Monday 14 March 2016

Like This, For Ever by S.J. Bolton

Like This, For Ever by S.J. Bolton
My rating: 4.5 of 5 stars

Young boys are kidnapped and then found drained of blood. There are no clues nor witnesses  to be found. And, at any time could a boy be taken and killed. For Detectives Dana Tulloch and Mark Joesbury is this a frustrating case and for Dana is it hard to see the bodies of the little boys left on a Thames beach. She has never thought about being a mother, but this case stirred emotions in her she never thought she would have. For Lacey Flint is the case nothing she wants to get involved in, she hasn't recuperated from her ordeal in Oxford and getting involved in a new case is the last thing she wants unless she involuntary gets dragged into it...

Like This, For Ever is the third book in the Lacey Flint series and it's a dark story, just like the other books. The killing of children is, in my opinion, the hardest kind of crime books to read. That and killing of animals. There is just something unthinkable about hurting the innocent that reading books about it is really hard. 

The interesting thing about this book is that we beside Mark, Dana, Lacey, the usual characters involved in the book's narrations we also get the narrative of a young boy Barney through the book. He is a neighbor to Lacey, and she is worried when he is out late. He meanwhile is also studying the case of the missing boys and he discovers there are patterns to the murders...

There are a lot of potential suspects in this book, but the story took a different turn than I had expected. I always love the part of the book when everything starts to come together and make sense and in this book. In this book, it's like getting a bucket of ice cold water emptied over your head. The kind of conclusion when you're are taken with the story, but there is also a dread in reading it because you are figuring it out...

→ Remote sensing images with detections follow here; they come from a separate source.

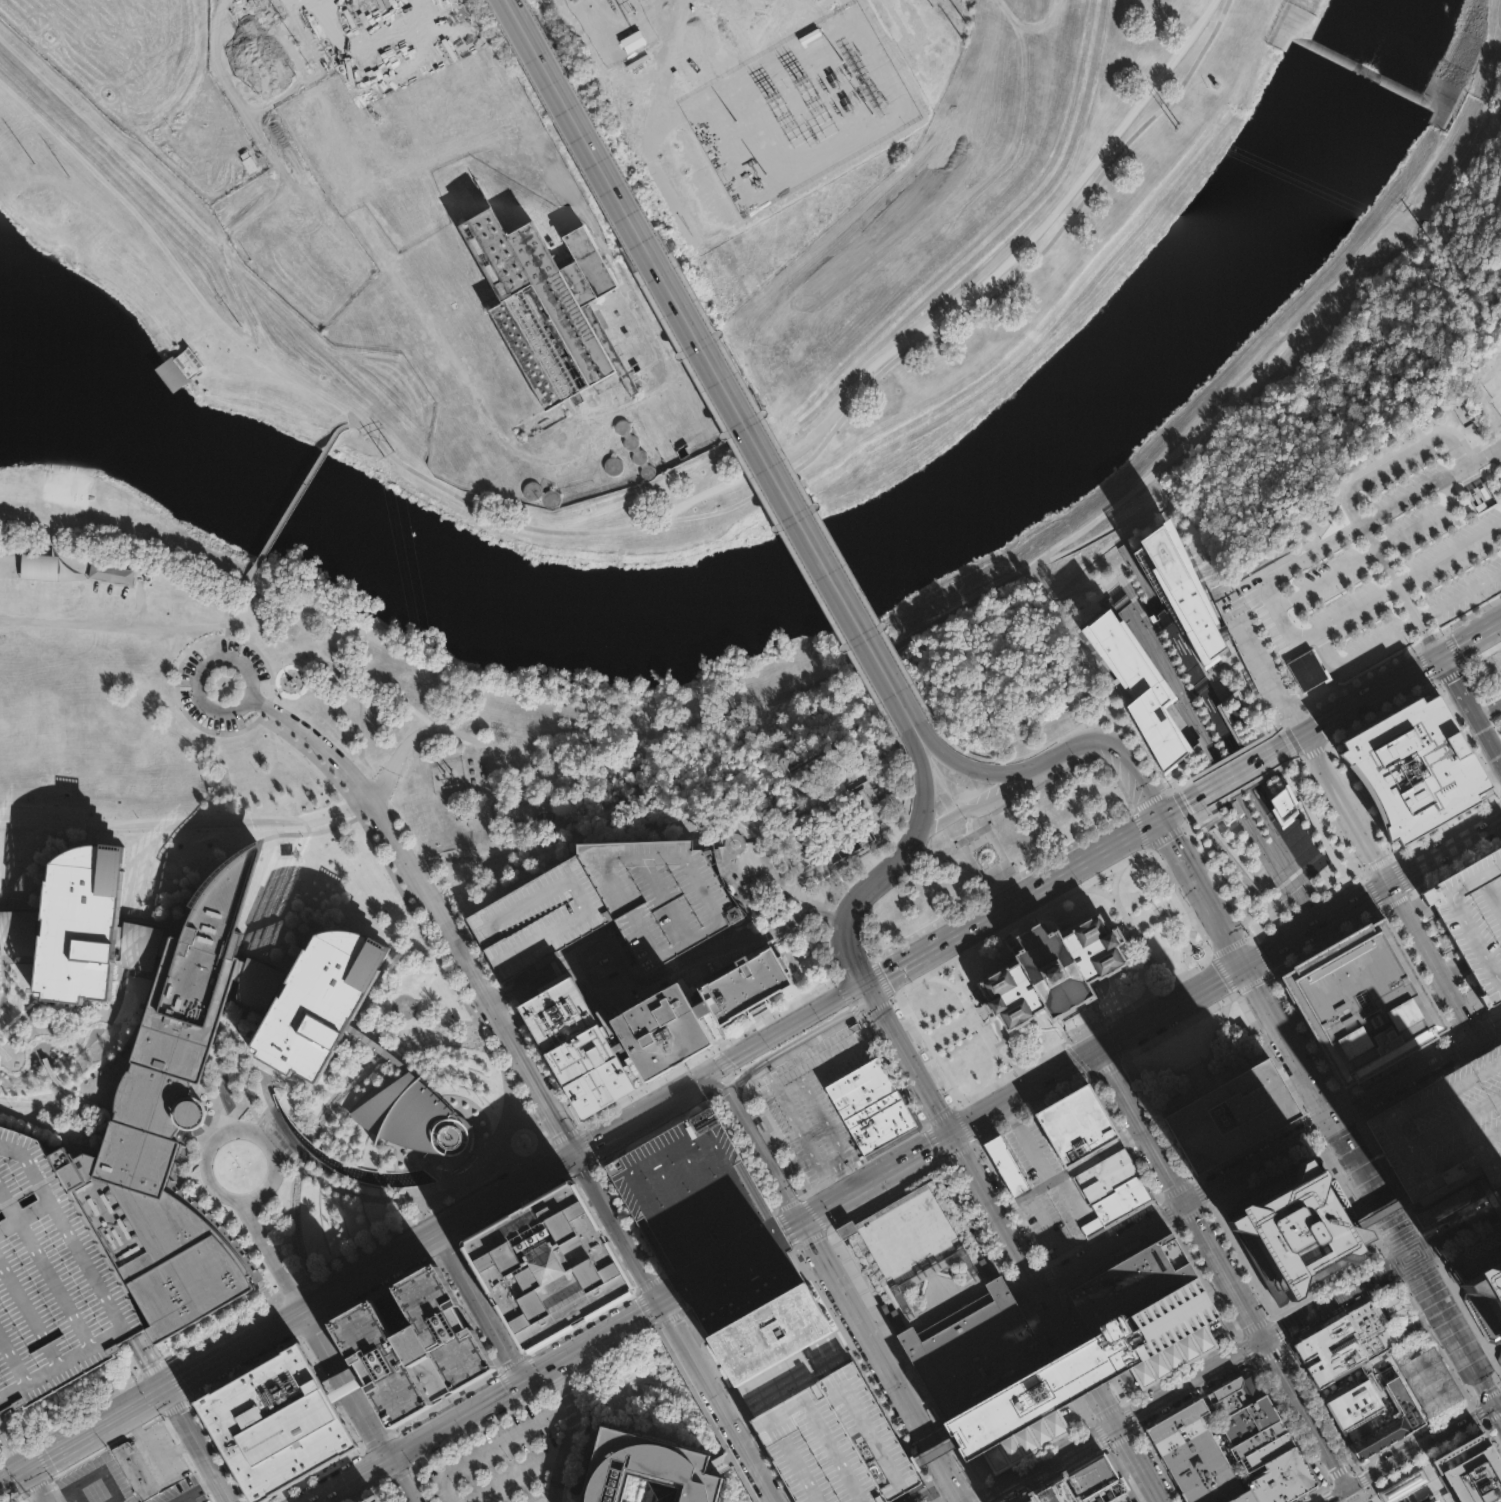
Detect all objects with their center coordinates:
road: (339, 40)
power tower: (297, 45)
road: (1492, 68)
power tower: (33, 162)
building: (248, 162)
power tower: (68, 176)
road: (561, 177)
park: (928, 179)
road: (1419, 199)
park: (1394, 223)
road: (384, 269)
road: (970, 295)
building: (543, 305)
park: (1094, 338)
river: (44, 347)
park: (130, 350)
road: (709, 362)
building: (179, 367)
road: (290, 371)
river: (44, 394)
road: (852, 410)
road: (352, 424)
building: (635, 449)
power tower: (385, 457)
road: (1394, 457)
road: (300, 494)
road: (1384, 517)
road: (1427, 519)
road: (126, 537)
road: (35, 547)
road: (142, 557)
river: (832, 566)
building: (39, 567)
building: (91, 570)
building: (119, 572)
road: (252, 572)
parking lot: (1379, 574)
road: (1065, 582)
road: (1406, 590)
road: (147, 593)
road: (260, 593)
building: (1185, 597)
road: (1373, 598)
road: (233, 608)
road: (109, 615)
road: (1401, 625)
road: (900, 628)
road: (340, 656)
road: (181, 659)
road: (244, 667)
road: (298, 674)
park: (465, 676)
building: (1304, 677)
parking lot: (1489, 681)
road: (276, 689)
building: (1138, 689)
building: (1494, 693)
road: (1472, 706)
road: (1332, 719)
road: (288, 720)
road: (359, 725)
road: (912, 727)
road: (1049, 755)
road: (396, 761)
road: (591, 765)
building: (1411, 769)
power tower: (446, 771)
road: (1232, 774)
power substation: (447, 775)
road: (923, 796)
road: (993, 801)
building: (761, 802)
building: (1283, 805)
road: (1350, 810)
road: (658, 811)
traffic signals: (1163, 815)
road: (157, 819)
building: (835, 822)
road: (326, 829)
road: (1174, 843)
park: (994, 850)
road: (1145, 851)
road: (1446, 854)
road: (1280, 864)
road: (1361, 866)
road: (1114, 879)
road: (1043, 882)
road: (864, 894)
building: (607, 900)
parking lot: (607, 900)
building: (1473, 915)
parking garage: (1473, 915)
road: (1216, 919)
building: (78, 920)
road: (1022, 920)
road: (1129, 926)
road: (1127, 927)
road: (1130, 928)
road: (1318, 928)
building: (18, 931)
road: (1116, 933)
building: (138, 943)
road: (456, 946)
road: (1188, 948)
road: (852, 962)
road: (894, 966)
road: (958, 966)
building: (1049, 968)
traffic signals: (1244, 968)
road: (1435, 968)
road: (1162, 970)
road: (653, 976)
building: (254, 980)
building: (744, 983)
traffic signals: (865, 983)
road: (870, 991)
building: (317, 998)
road: (1096, 998)
traffic signals: (875, 999)
building: (1367, 1002)
road: (1170, 1008)
road: (1074, 1013)
road: (975, 1015)
road: (995, 1017)
road: (974, 1021)
road: (945, 1022)
road: (1030, 1022)
road: (1081, 1025)
building: (661, 1029)
road: (782, 1030)
road: (1084, 1030)
traffic signals: (1472, 1037)
road: (955, 1038)
road: (798, 1040)
building: (573, 1042)
building: (376, 1046)
traffic signals: (1097, 1050)
park: (1199, 1053)
road: (844, 1054)
road: (1008, 1060)
road: (914, 1067)
road: (1106, 1067)
road: (1490, 1068)
road: (713, 1084)
building: (859, 1088)
road: (1024, 1091)
road: (55, 1105)
road: (1341, 1108)
road: (1330, 1109)
road: (637, 1115)
building: (413, 1116)
building: (1233, 1116)
road: (817, 1119)
building: (169, 1122)
building: (879, 1122)
building: (1076, 1125)
building: (1444, 1127)
parking garage: (1444, 1127)
traffic signals: (954, 1135)
road: (1027, 1142)
road: (763, 1156)
building: (1004, 1162)
road: (1071, 1169)
road: (845, 1174)
road: (876, 1178)
building: (1113, 1186)
parking lot: (1047, 1190)
road: (1489, 1193)
road: (228, 1198)
traffic signals: (1184, 1199)
road: (997, 1207)
road: (1461, 1208)
road: (1380, 1214)
building: (703, 1217)
parking garage: (703, 1217)
road: (790, 1226)
road: (619, 1227)
road: (1456, 1227)
building: (1298, 1229)
road: (439, 1232)
road: (1112, 1240)
road: (642, 1250)
traffic signals: (1412, 1253)
road: (271, 1255)
road: (728, 1262)
building: (545, 1267)
road: (1223, 1268)
road: (1400, 1281)
building: (50, 1282)
parking garage: (50, 1282)
road: (1327, 1284)
road: (1451, 1285)
building: (1484, 1285)
road: (1338, 1295)
road: (669, 1298)
traffic signals: (663, 1302)
road: (479, 1308)
road: (1253, 1326)
road: (1453, 1328)
road: (1278, 1329)
building: (769, 1334)
traffic signals: (1264, 1338)
road: (1435, 1342)
building: (1343, 1343)
building: (409, 1344)
building: (972, 1345)
road: (235, 1350)
road: (1245, 1351)
road: (1079, 1352)
building: (1171, 1356)
road: (1269, 1356)
road: (150, 1361)
road: (880, 1361)
road: (1179, 1370)
building: (776, 1381)
road: (1191, 1381)
building: (1429, 1381)
traffic signals: (523, 1382)
road: (345, 1385)
road: (344, 1386)
traffic signals: (167, 1390)
building: (1236, 1392)
road: (1194, 1394)
road: (1487, 1395)
road: (1472, 1401)
road: (487, 1402)
road: (719, 1402)
road: (1498, 1402)
traffic signals: (1495, 1404)
road: (1497, 1409)
road: (1106, 1411)
road: (1478, 1412)
building: (1385, 1416)
road: (1492, 1416)
road: (1130, 1417)
building: (1176, 1419)
road: (1326, 1419)
building: (274, 1422)
building: (1360, 1423)
traffic signals: (1118, 1425)
road: (98, 1430)
road: (570, 1432)
road: (1098, 1434)
road: (1294, 1434)
building: (1179, 1435)
building: (1024, 1439)
road: (1122, 1439)
road: (1490, 1439)
building: (834, 1442)
parking garage: (834, 1442)
road: (14, 1444)
road: (147, 1444)
road: (1421, 1445)
road: (198, 1446)
road: (495, 1446)
building: (1186, 1447)
road: (174, 1448)
road: (934, 1451)
building: (1264, 1453)
parking lot: (162, 1454)
parking lot: (499, 1460)
road: (1052, 1463)
road: (1139, 1463)
road: (1160, 1465)
building: (1197, 1466)
building: (136, 1468)
traffic signals: (29, 1470)
building: (645, 1470)
building: (1469, 1470)
road: (1123, 1473)
road: (518, 1474)
road: (14, 1478)
road: (400, 1480)
parking lot: (94, 1481)
building: (1078, 1482)
building: (1403, 1485)
road: (38, 1486)
building: (1214, 1487)
park: (1408, 1487)
road: (199, 1488)
traffic signals: (1349, 1488)
parking lot: (182, 1492)
building: (1108, 1492)
road: (1308, 1493)
road: (1336, 1494)
road: (1353, 1495)
road: (65, 1496)
road: (549, 1498)
building: (1121, 1498)
road: (1425, 1498)
road: (181, 1499)
building: (370, 1499)
parking garage: (370, 1499)
road: (1370, 1499)
road: (1365, 1501)

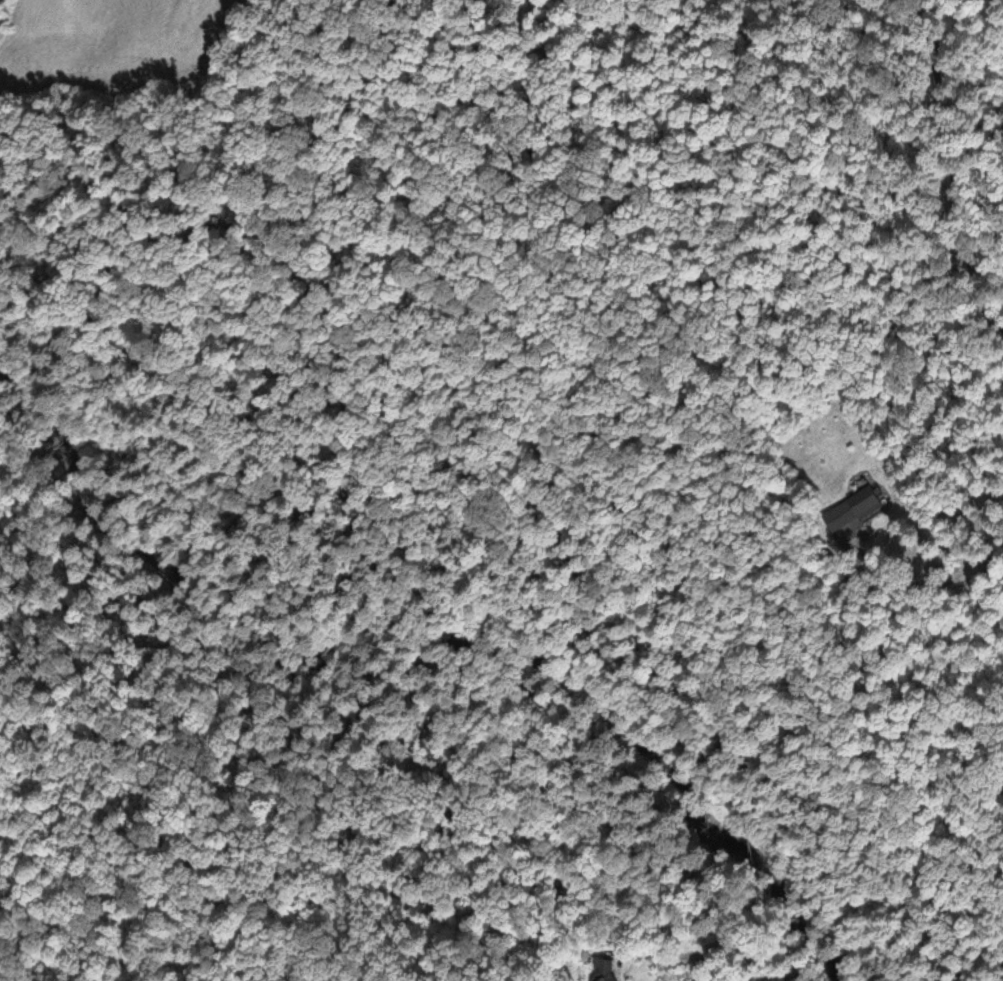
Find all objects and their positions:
road: (913, 159)
building: (865, 503)
building: (604, 971)
road: (1002, 980)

Beside the case we Mark trying to get through to Lacey, one would think that the ending of the second book would have solved some things in their relationship, but Lacey seems to be hell-bent on pushing Mark out of her life, despite her feelings for him. I'm however glad that the case from the last book seems to have been closed, I did feel that the previous book ended with some questions never answered when it came to the case in Oxford. I'm pleased that's over. It was also great to have Dana back since she was absent in the previous book and also it was really great to finally meet Huck, Mark's son. Love that name. Huckleberry Joesbury. I think it's probably good that I don't have children...;)

You can read the books as stand-alone, but personally, I feel that you will understand the story and especially understand Lacey Flint better if you read the series from the beginning.